Shafran’s argument boils down to dismissing these concerns (and the social conservative concerns of frum Jews) and pointing out that the debt we owe the president for the above-mentioned good he has done vis-à-vis Israel necessitates an expression of hakaras hatov. But the argument is flawed.

To begin, his “uneasiness” with Netanyahu (which is shared by this writer as well) was not fueled by his “insolent lecturing” at the 2011 meeting, where Netanyahu insisted that any peace deal must be based in “reality.” That only came after the president announced that his position, unlike that of the previous administration, was that the 1967 borders be the “starting line” for peace talks. And that itself had come over a year after the now-infamous meeting where the president walked out and let Netanyahu wait for an hour because he would not agree to halt all new “settlement” building — even in places like Yerushalayim.
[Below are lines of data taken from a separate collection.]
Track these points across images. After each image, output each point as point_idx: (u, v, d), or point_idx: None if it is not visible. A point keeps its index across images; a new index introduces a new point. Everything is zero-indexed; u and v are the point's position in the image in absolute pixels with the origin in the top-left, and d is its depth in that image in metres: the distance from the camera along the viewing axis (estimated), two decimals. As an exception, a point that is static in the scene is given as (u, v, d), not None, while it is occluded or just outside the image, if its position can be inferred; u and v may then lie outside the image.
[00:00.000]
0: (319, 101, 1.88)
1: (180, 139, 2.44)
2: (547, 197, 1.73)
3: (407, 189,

It is his policy vis-à-vis Israel and the Palestinians that gives us pause.

Rabbi Shafran cites the president’s appointees, lumping Chuck Hagel with Susan Rice and Hannah Rosenthal. Conspicuously absent is the ambassador to the U.N., Samantha Power. Power, in a 2002 discussion in Berkeley, accused Israel of “major human rights abuses” and called for “sacrificing — or investing I think more than sacrificing — literally billions of dollars, not in servicing Israel’s military, but actually investing in the new state of Palestine.” And Chuck Hagel, who in 2006 famously said, “The Jewish lobby intimidates a lot of people up here. … I’m not an Israeli senator. I’m a United States senator,” belongs in the Power category, not with Rice and Rosenthal.
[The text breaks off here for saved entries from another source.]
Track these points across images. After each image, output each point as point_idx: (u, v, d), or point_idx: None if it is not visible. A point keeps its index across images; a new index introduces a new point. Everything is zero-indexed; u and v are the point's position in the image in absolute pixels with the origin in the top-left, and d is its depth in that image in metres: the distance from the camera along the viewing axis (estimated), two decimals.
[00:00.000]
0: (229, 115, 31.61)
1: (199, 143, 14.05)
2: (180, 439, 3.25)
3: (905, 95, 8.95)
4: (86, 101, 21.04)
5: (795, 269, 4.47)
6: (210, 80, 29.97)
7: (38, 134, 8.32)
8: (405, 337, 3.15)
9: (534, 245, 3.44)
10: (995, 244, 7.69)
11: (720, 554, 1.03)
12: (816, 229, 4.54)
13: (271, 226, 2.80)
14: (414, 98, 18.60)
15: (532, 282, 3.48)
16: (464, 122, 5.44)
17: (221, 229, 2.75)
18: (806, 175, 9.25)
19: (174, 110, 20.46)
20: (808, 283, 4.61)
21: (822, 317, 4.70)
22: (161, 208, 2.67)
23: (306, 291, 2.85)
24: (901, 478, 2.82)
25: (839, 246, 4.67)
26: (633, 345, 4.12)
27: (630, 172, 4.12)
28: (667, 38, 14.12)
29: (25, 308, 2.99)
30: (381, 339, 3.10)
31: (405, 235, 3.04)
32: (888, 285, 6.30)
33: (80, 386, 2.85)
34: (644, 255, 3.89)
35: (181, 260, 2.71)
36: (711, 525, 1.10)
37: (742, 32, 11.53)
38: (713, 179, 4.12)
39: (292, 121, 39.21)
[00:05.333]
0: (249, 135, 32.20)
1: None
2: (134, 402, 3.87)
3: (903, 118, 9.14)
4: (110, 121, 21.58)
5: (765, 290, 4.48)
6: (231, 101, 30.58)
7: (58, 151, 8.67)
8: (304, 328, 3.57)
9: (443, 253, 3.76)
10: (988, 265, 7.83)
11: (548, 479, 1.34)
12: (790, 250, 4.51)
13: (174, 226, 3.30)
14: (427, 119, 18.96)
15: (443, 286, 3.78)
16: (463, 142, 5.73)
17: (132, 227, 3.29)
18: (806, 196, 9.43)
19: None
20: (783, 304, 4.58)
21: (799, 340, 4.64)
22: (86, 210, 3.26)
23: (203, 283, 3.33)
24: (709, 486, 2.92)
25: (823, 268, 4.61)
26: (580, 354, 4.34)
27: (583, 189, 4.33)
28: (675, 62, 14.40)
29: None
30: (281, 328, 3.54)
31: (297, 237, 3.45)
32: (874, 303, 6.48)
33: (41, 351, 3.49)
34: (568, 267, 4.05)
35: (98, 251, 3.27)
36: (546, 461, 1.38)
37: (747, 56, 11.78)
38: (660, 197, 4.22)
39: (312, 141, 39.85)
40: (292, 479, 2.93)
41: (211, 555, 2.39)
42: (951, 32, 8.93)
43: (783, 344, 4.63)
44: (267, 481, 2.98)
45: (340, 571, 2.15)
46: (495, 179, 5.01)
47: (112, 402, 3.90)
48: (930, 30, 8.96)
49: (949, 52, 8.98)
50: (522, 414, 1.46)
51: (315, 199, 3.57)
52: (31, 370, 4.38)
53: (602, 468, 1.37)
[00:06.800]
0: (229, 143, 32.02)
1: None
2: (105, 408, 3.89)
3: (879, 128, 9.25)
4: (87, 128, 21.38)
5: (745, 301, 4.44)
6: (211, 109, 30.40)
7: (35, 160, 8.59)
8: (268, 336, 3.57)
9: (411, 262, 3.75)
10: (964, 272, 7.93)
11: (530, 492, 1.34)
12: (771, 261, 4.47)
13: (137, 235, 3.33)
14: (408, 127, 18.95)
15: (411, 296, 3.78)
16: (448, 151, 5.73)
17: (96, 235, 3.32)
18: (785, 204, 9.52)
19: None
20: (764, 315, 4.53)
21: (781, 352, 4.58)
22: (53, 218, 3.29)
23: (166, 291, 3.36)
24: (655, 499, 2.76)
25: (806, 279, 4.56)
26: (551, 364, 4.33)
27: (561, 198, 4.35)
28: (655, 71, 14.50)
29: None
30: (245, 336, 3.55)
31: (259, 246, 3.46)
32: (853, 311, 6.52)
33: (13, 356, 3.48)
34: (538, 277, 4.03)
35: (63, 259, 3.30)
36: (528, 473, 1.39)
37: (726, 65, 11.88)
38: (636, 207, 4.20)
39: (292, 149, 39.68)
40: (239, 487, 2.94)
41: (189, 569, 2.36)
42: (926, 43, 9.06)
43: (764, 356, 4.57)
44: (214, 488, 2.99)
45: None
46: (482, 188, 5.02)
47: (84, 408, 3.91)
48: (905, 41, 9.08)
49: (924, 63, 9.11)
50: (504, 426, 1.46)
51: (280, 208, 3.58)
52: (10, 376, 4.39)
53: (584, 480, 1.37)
And an Iran policy that has been panned by politicians on both sides of the aisle — specifically due to how it has an effect on Israel — is probably not the place to make a strong case for the president.

New York’s senior senator (who does deserve, and rightfully receives, our hakaras hatov), Charles Schumer, has clashed with the president’s administration on all of the Israel issues mentioned in the article. Schumer, in a 2010 interview with Nachum Segal (again, before the 2011 “scolding”), said that he “… told the president … that I thought the policy they took to try to bring about negotiations is counter-productive … because it’s encouraging the Palestinians not to sit down” and that “right now there is a battle going on inside the administration. One side agrees with us, one side doesn’t, and we’re pushing hard to make sure the right side wins…”
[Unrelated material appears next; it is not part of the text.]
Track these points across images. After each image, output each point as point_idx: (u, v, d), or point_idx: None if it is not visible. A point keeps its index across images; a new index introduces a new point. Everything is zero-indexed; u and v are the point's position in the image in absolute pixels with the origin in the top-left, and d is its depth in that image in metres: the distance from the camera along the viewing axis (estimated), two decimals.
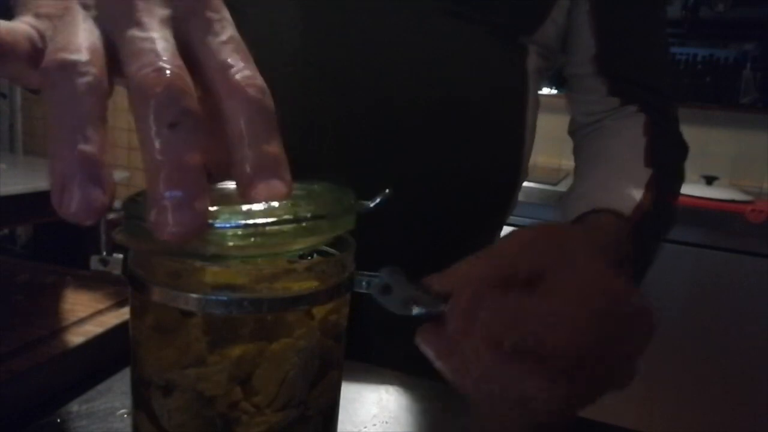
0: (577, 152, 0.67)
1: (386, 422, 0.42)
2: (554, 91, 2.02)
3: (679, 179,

On Hagel’s nomination, Senator Schumer publicly expressed his doubts — and only backed his nomination after he had a private meeting with the now-secretary of defense, who provided him with assurances on many issues that affect Israel. Schumer has been a tireless advocate for Israeli security (among all the other things he has done for the community) and his backing more or less quieted the concerns over Hagel. (It must be added, that while the crowd on the left — which doesn’t value Israeli security as much as others do — initially cheered the Hagel pick, after the Schumer statement, they conceded that the “pro-Israel lobby” won due to the senator’s intervention.)

Again, that is not much of a reason to say that concerns over the president’s policies were wrong.

And when Schumer, along with close to 60 senators from both sides of the aisle, feel the need to co-sponsor a bill that adds new sanction threats to Iran at a time when the administration is loosening them, it doesn’t bolster the argument that it is the administration’s approach that is responsible for any progress.

Put simply, there is a reason to dislike President Obama’s policies. And it isn’t because “we don’t like to admit we were wrong.” It is because we weren’t wrong.